Locandina della mostra all'ingresso

1.   Perché Balenciaga?
Cristóbal Balenciaga è uno dei couturier più innovativi e influenti del XX secolo, in grado, con la sua idea dell’abito e della bellezza femminile, di influenzare e di plasmare il concetto di moda ancora fino ai giorni nostri. Per la qualità scultorea delle sue creazioni, l’abilità artigianale, la profonda conoscenza dei materiali e il sapiente e audace uso dei colori e delle trame lo stilista spagnolo era chiamato “Il Maestro” dai suoi contemporanei.

A sx, Balenciaga al lavoro nel suo atelier;
a dx, abito da sera e mantella in gazar di seta creati da Balenciaga nel 1961

‘L’alta moda è come un’orchestra e il direttore è Balenciaga. Noi altri couturier siamo i musicisti e seguiamo la direzione da lui indicata.’
Christian Dior


2.   “È il tessuto che decide”
Per “Il Maestro”, tutto partiva dalla scelta del tessuto, fulcro attorno al quale si costruiva il modello in un secondo tempo. Uomo del fare più che del disegnare, dava istruzioni a un artista per creare lo schizzo del modello, a cui applicava sempre uno scampolo di tessuto con annotato il nome del fornitore. Aperto alla sperimentazione e ai nuovi sviluppi della tecnica, usciva dal suo atelier al 10 di Avenue George V a Parigi (sua città d’elezione) e si spingeva persino all’estero per scovare materiali che potessero soddisfarlo, arrivando ad acquistare anche in Italia, Svizzera e Regno Unito. Nell’abito da sera qui sotto, il capo riesce a mantenere perfettamente la forma architettonica grazie alla rigidezza del tessuto, un gazar di seta, ampiamente utilizzato e sviluppato da Balenciaga negli anni ’60 proprio per la sua duttilità.
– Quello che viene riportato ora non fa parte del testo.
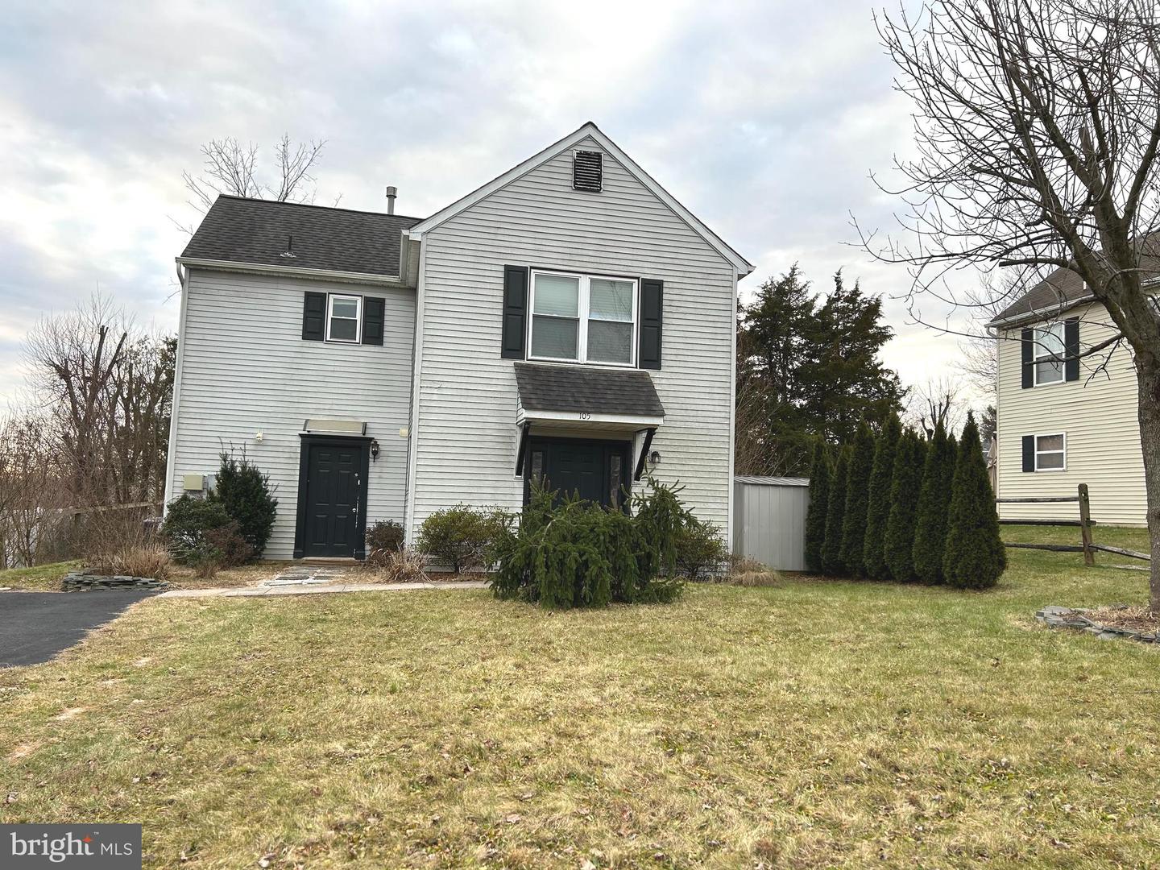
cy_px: 435
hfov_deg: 67.3
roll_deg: -1.2
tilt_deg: +4.1
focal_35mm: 26
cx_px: 580
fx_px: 871
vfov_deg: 53.1
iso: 32
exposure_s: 1/135
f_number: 1.5
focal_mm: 5.7
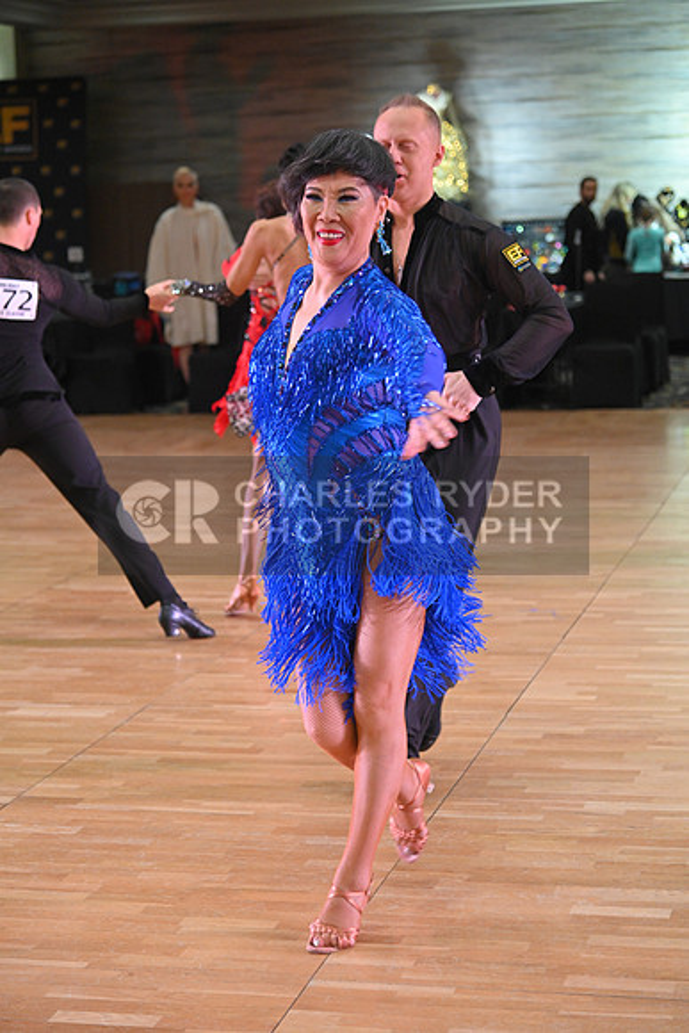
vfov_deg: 27.0
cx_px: 344
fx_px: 2152
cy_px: 516
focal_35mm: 75
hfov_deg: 18.2
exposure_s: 1/320
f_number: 4
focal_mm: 75
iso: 2500
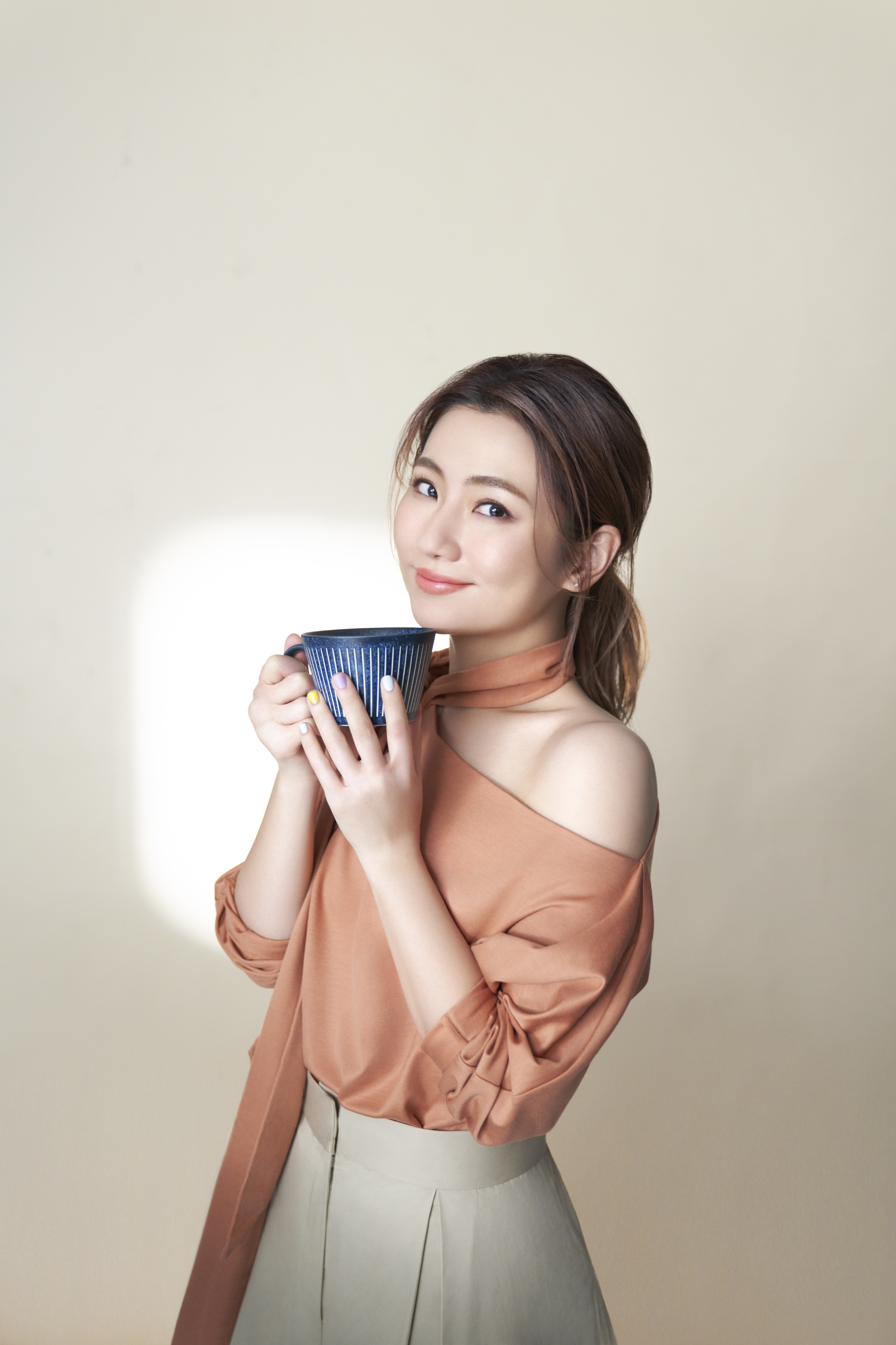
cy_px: 672
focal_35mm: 34
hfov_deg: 38.9
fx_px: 1269
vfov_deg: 55.8
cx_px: 448
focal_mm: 34
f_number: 2.8
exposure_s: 1/125
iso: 1250
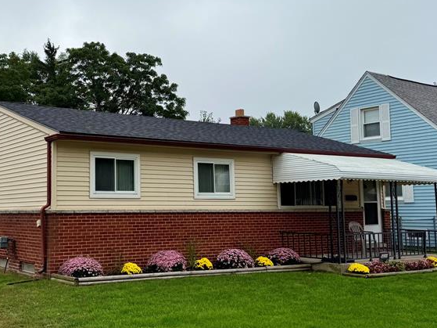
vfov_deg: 32.9
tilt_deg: +6.6
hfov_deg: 41.6
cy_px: 154
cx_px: 108
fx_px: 555
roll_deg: +0.7
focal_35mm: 44
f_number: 1.78
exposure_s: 1/6173
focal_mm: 6.76
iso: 80
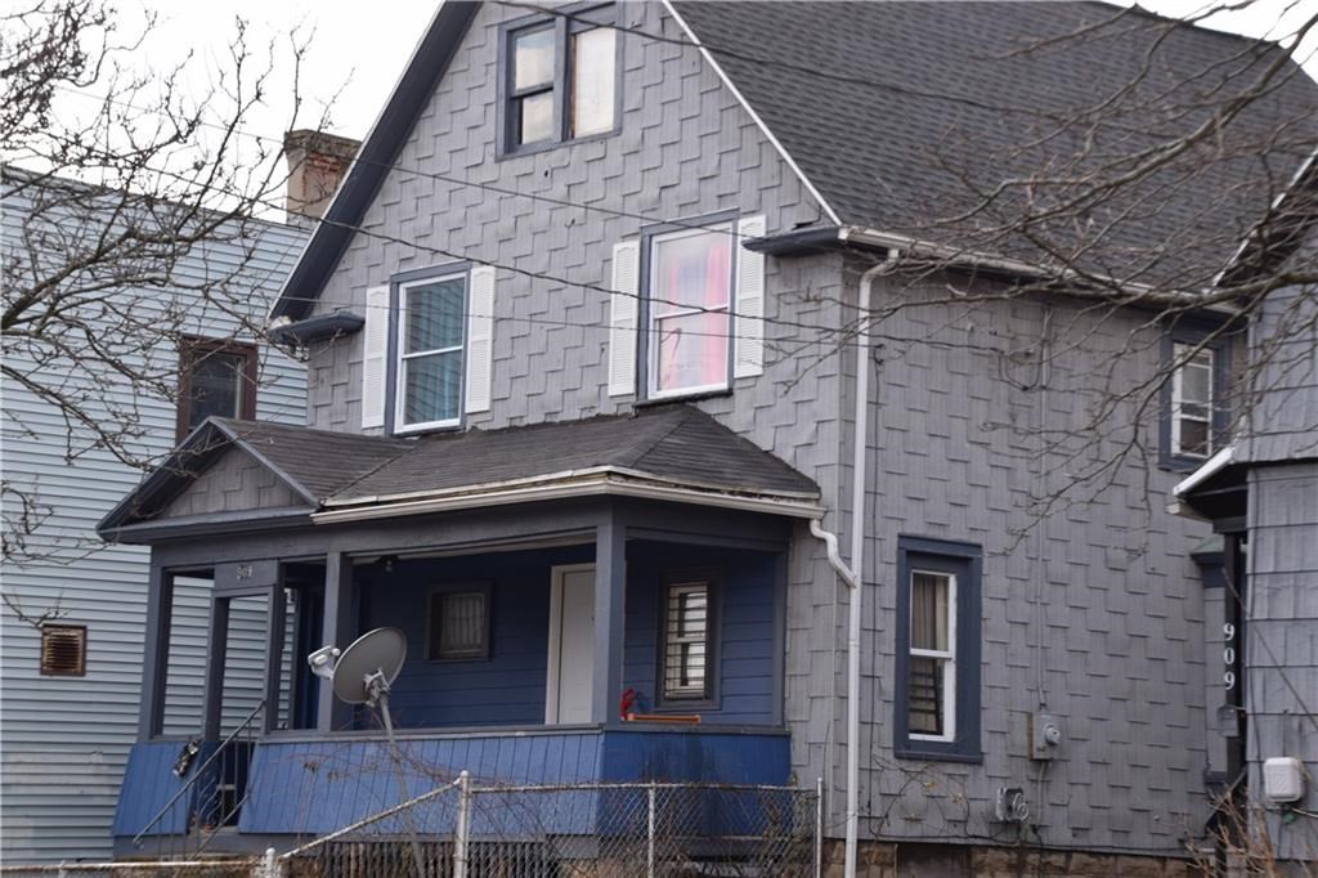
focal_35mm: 90
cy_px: 439
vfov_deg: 15.2
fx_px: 3294
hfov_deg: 22.6
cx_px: 659
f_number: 8
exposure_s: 1/250
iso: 280
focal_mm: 60
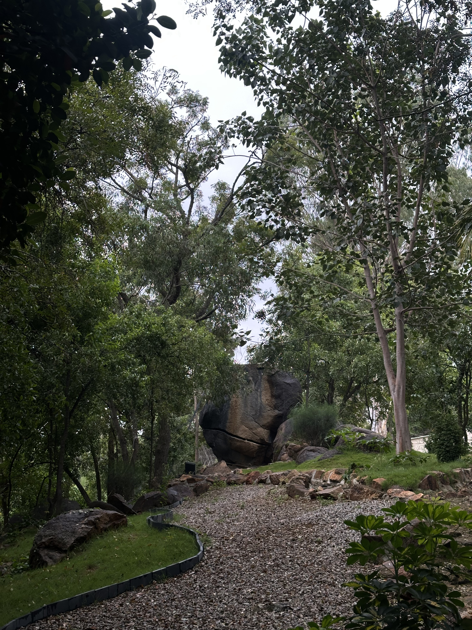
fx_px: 873
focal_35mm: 48
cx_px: 236
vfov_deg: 39.7
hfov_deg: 30.3
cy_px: 315
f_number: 1.78
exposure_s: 1/276
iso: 64
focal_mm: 6.86
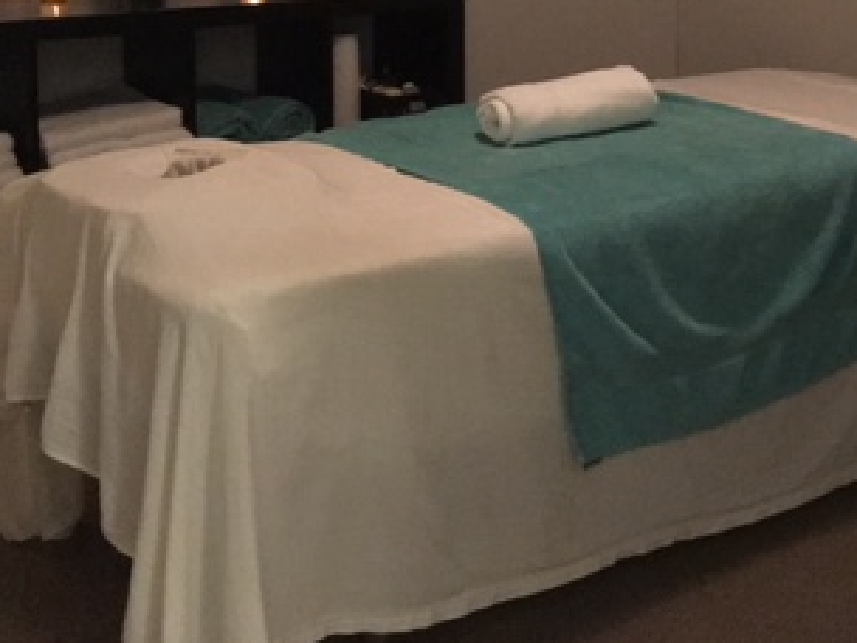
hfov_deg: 31.1
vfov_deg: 23.1
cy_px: 6
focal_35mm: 61
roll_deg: -0.9
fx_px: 1510
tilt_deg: -6.2
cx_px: 654
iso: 640
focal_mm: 4.15
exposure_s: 1/4
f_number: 2.2
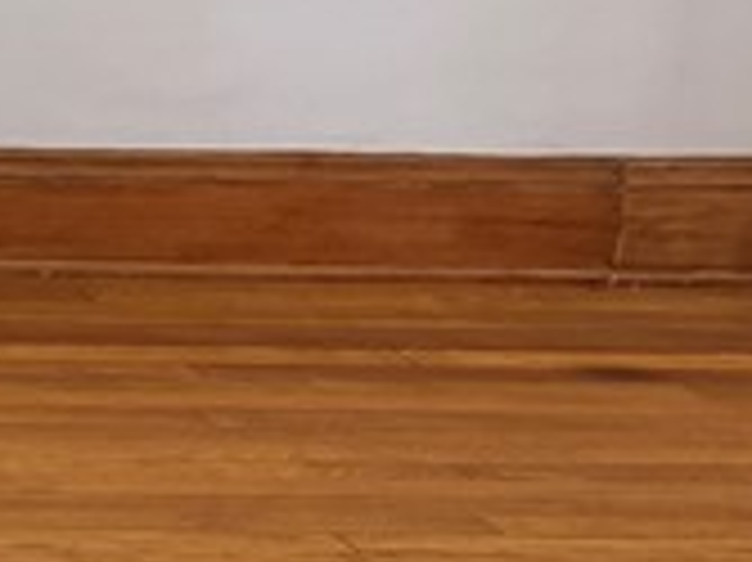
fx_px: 3191
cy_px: -22
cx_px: -1513
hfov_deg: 10.0
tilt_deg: -12.2
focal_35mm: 147
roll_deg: +0.5
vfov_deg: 10.0
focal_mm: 6.76
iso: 200
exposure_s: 1/60
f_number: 1.78
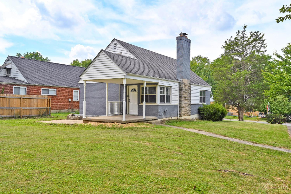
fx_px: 226
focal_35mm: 28
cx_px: 146
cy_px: 97
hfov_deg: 65.5
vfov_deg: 46.4
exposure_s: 1/320
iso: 100
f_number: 6.3
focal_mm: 28
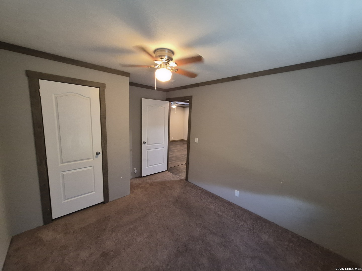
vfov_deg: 89.9
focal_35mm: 13
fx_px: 136
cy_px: 136
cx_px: 181
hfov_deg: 106.2
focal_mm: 1.74
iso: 640
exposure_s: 1/60
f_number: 2.2
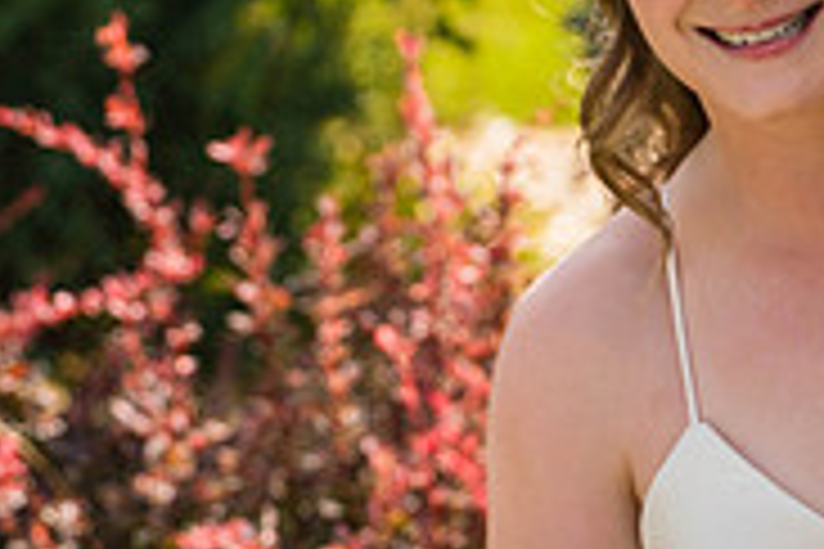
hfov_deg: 7.5
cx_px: 1157
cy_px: 358
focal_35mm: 270
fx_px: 6180
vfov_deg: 5.1
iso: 400
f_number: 4.5
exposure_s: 1/1600
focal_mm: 85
A sx, abito da sera in gazar di seta rosa (1965);
a dx, schizzo del medesimo abito con scampolo di tessuto

3.   L’ossessione per le maniche
La formazione sartoriale di Balenciaga lo portò ad essere estremamente esigente con se stesso e con i suoi collaboratori e fornitori, pretendendo sempre e comunque la perfezione. Le maniche rappresentavano la sua ossessione, convinto che fossero essenziali per la perfetta vestibilità di un capo. La manga! (‘la manica’) lo si sentiva urlare in spagnolo nel bel mezzo del suo atelier se le maniche non cadevano come desiderava, prima, naturalmente, di smontare e rifare completamente il capo. Per questo, i suoi celebri tailleur dal taglio perfetto divennero uno dei primi must have del guardaroba delle signore più alla moda dell’epoca.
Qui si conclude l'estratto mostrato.